This story is developing. Check back soon for updates. On Monday, the Supreme Court struck down a 2013 Texas law regulating the safety of abortion clinics, saying in a 5-3 decision that it put an undue burden on a women’s right to an abortion. The case had challenged two Texas regulations of abortion clinics: abortionists must have admitting privileges at a local hospital in case of a medical emergency at their clinic, and clinic buildings must meet the standards of ambulatory surgery centers. They must have proper sanitation, staffing, and medical experts on hand to deal with medical emergencies.

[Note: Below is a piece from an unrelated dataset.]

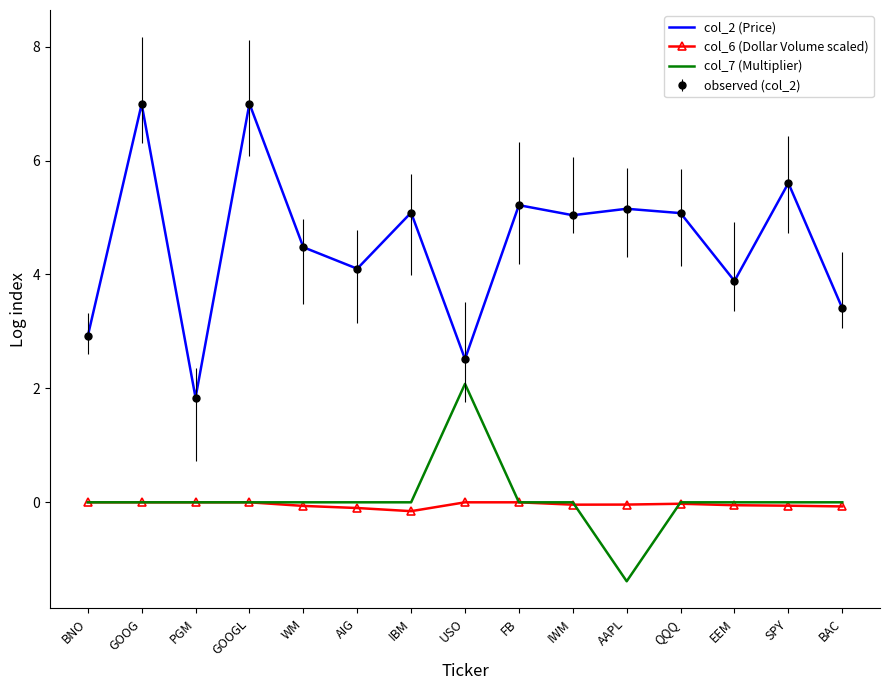

What is the total value across all series at IBM?

4.9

The law was passed in the wake of the Kermit Gosnell scandal. Gosnell, a Philadelphia abortionist, was convicted in May 2013 on three counts of first-degree murder for babies born alive who were killed at his clinic, and he was found guilty of involuntary manslaughter after a woman died from an anesthesia overdose at his clinic.

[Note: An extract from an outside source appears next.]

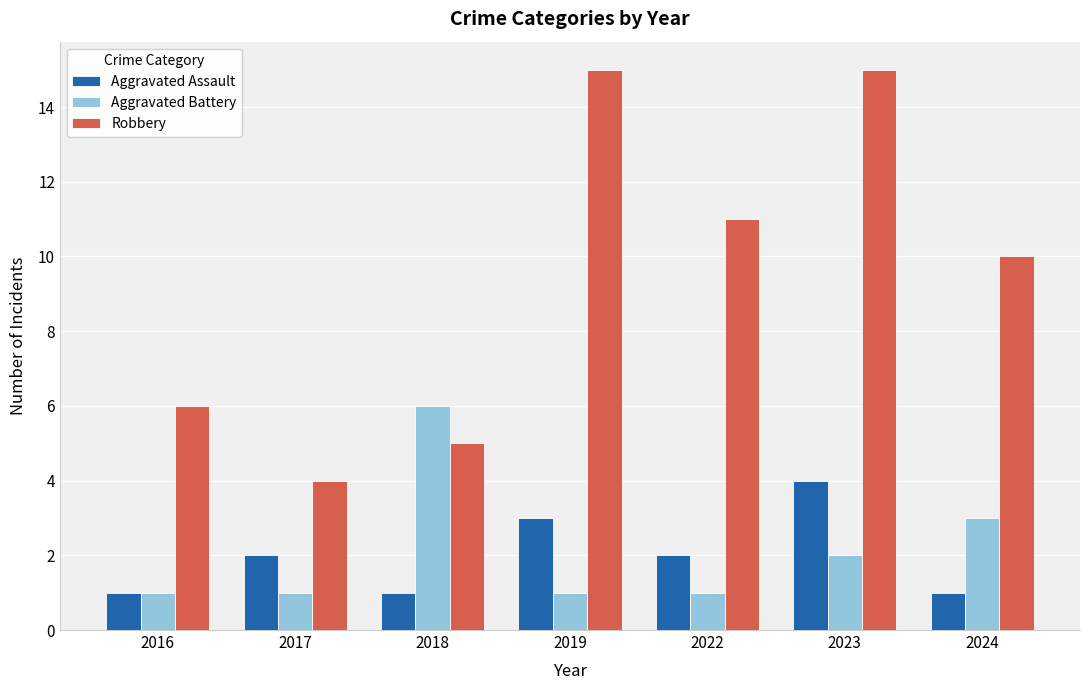

What is the average value of the Aggravated Assault series?

2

An almost 300-page grand jury report exposed his clinic’s horrific practices and conditions. Babies born alive had their spinal cords severed. Blood stains spotted the clinic, which also smelled of urine. Medical equipment was broken or used and reused without being cleaned. Dead babies lay in jars. Staff members lacked experience and expertise.

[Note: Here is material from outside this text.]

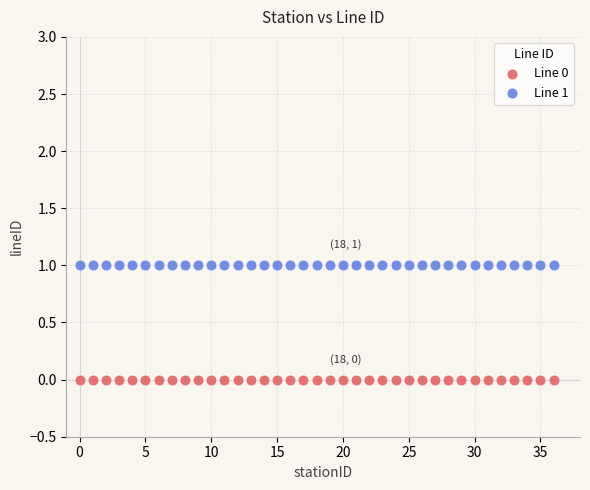

Which series contains the lowest Y value?

Line 0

Texas’ regulations, proponents said, were in the interest of women’s safety and were meant to prevent another Gosnell case from happening. The U.S. Fifth Circuit Court upheld the Texas law in 2015 and allowed it to go into effect in most of the state. The case was then appealed to the Supreme Court, which agreed to hear it.
Pro-choice opponents have said the laws were not essential for medical safety, and that they were ultimately intended to shut clinics down. Over half the clinics in Texas closed after the law’s passage, the Texas Tribune has reported, although a definitive link between the laws and the closures has yet to be established.